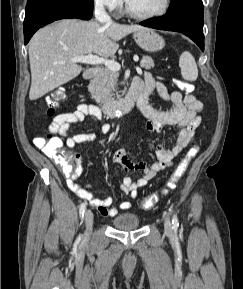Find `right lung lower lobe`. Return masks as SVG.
Returning <instances> with one entry per match:
<instances>
[{
    "instance_id": "1",
    "label": "right lung lower lobe",
    "mask_w": 243,
    "mask_h": 289,
    "mask_svg": "<svg viewBox=\"0 0 243 289\" xmlns=\"http://www.w3.org/2000/svg\"><path fill=\"white\" fill-rule=\"evenodd\" d=\"M93 0H28L24 20V42L42 26L55 20L79 18L89 20Z\"/></svg>"
}]
</instances>
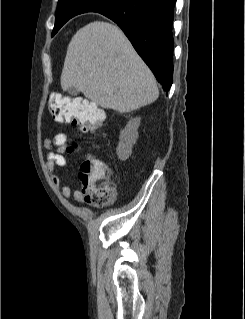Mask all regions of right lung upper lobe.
<instances>
[{
    "instance_id": "right-lung-upper-lobe-1",
    "label": "right lung upper lobe",
    "mask_w": 245,
    "mask_h": 319,
    "mask_svg": "<svg viewBox=\"0 0 245 319\" xmlns=\"http://www.w3.org/2000/svg\"><path fill=\"white\" fill-rule=\"evenodd\" d=\"M59 1H67L69 2V4L67 5V8H66L67 16L64 17L60 22H58L57 26H62L65 22H67L73 16H76L84 12H91V11H86L82 8L83 0H59Z\"/></svg>"
}]
</instances>
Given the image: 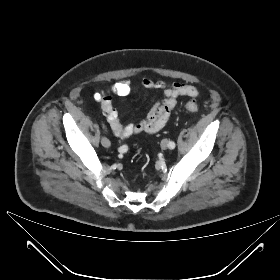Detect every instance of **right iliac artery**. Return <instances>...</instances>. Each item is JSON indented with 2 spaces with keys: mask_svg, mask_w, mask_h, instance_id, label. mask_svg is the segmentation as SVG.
<instances>
[{
  "mask_svg": "<svg viewBox=\"0 0 280 280\" xmlns=\"http://www.w3.org/2000/svg\"><path fill=\"white\" fill-rule=\"evenodd\" d=\"M103 128H105L104 124H103ZM119 150H120V151H124V150H125V146H121V147L119 148Z\"/></svg>",
  "mask_w": 280,
  "mask_h": 280,
  "instance_id": "obj_1",
  "label": "right iliac artery"
}]
</instances>
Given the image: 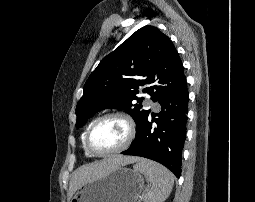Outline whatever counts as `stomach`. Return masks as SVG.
Returning a JSON list of instances; mask_svg holds the SVG:
<instances>
[{
    "label": "stomach",
    "mask_w": 255,
    "mask_h": 202,
    "mask_svg": "<svg viewBox=\"0 0 255 202\" xmlns=\"http://www.w3.org/2000/svg\"><path fill=\"white\" fill-rule=\"evenodd\" d=\"M144 186L139 172L119 167L81 185L70 202H137Z\"/></svg>",
    "instance_id": "obj_1"
}]
</instances>
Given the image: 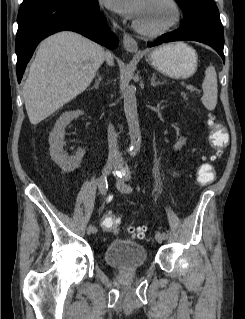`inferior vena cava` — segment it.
<instances>
[{"label": "inferior vena cava", "mask_w": 245, "mask_h": 319, "mask_svg": "<svg viewBox=\"0 0 245 319\" xmlns=\"http://www.w3.org/2000/svg\"><path fill=\"white\" fill-rule=\"evenodd\" d=\"M116 27V24L114 23ZM110 56L111 54L108 53ZM108 145H109V161L113 162H122V156L118 149V142H117V133L115 132L114 127L110 124L108 126Z\"/></svg>", "instance_id": "602c4592"}]
</instances>
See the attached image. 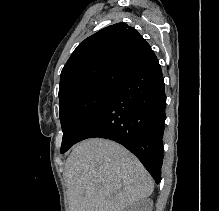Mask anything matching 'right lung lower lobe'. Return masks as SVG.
<instances>
[{"mask_svg":"<svg viewBox=\"0 0 219 211\" xmlns=\"http://www.w3.org/2000/svg\"><path fill=\"white\" fill-rule=\"evenodd\" d=\"M166 95L161 66L154 60L116 85L76 139L106 138L120 143L161 181Z\"/></svg>","mask_w":219,"mask_h":211,"instance_id":"obj_1","label":"right lung lower lobe"}]
</instances>
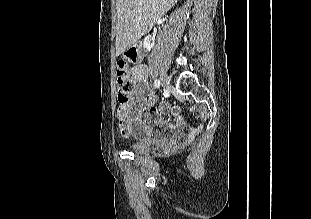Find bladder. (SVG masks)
I'll return each instance as SVG.
<instances>
[{"mask_svg": "<svg viewBox=\"0 0 311 219\" xmlns=\"http://www.w3.org/2000/svg\"><path fill=\"white\" fill-rule=\"evenodd\" d=\"M153 148L152 142H135L131 145V149L135 153H147Z\"/></svg>", "mask_w": 311, "mask_h": 219, "instance_id": "bladder-1", "label": "bladder"}]
</instances>
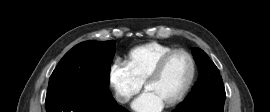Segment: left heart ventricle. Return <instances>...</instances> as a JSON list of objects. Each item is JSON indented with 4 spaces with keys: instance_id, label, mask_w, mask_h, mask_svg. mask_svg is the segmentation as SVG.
<instances>
[{
    "instance_id": "obj_1",
    "label": "left heart ventricle",
    "mask_w": 270,
    "mask_h": 112,
    "mask_svg": "<svg viewBox=\"0 0 270 112\" xmlns=\"http://www.w3.org/2000/svg\"><path fill=\"white\" fill-rule=\"evenodd\" d=\"M191 72L190 61L182 53L173 55L160 76L147 85L146 91L154 94L165 105L185 87Z\"/></svg>"
}]
</instances>
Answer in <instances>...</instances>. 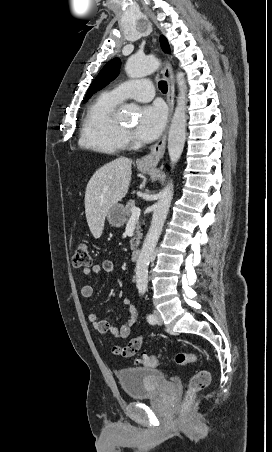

§ **Directions for this task**: Replace "list of objects" with "array of objects" in the stretch from the line containing "Segment: left heart" through the end of the entries, and give that stretch again with nothing else changed. Leave the pictures out of the answer.

§ **Solution to this problem**:
Segment: left heart ventricle. Return <instances>...</instances> as a JSON array of objects. Each item is JSON indented with 4 spaces with keys: instance_id, label, mask_w, mask_h, mask_svg. mask_svg is the segmentation as SVG.
<instances>
[{
    "instance_id": "obj_1",
    "label": "left heart ventricle",
    "mask_w": 270,
    "mask_h": 112,
    "mask_svg": "<svg viewBox=\"0 0 270 112\" xmlns=\"http://www.w3.org/2000/svg\"><path fill=\"white\" fill-rule=\"evenodd\" d=\"M191 72L190 61L182 53L173 55L160 76L147 85L146 91L154 94L165 105L185 87Z\"/></svg>"
}]
</instances>
Answer in <instances>...</instances>. 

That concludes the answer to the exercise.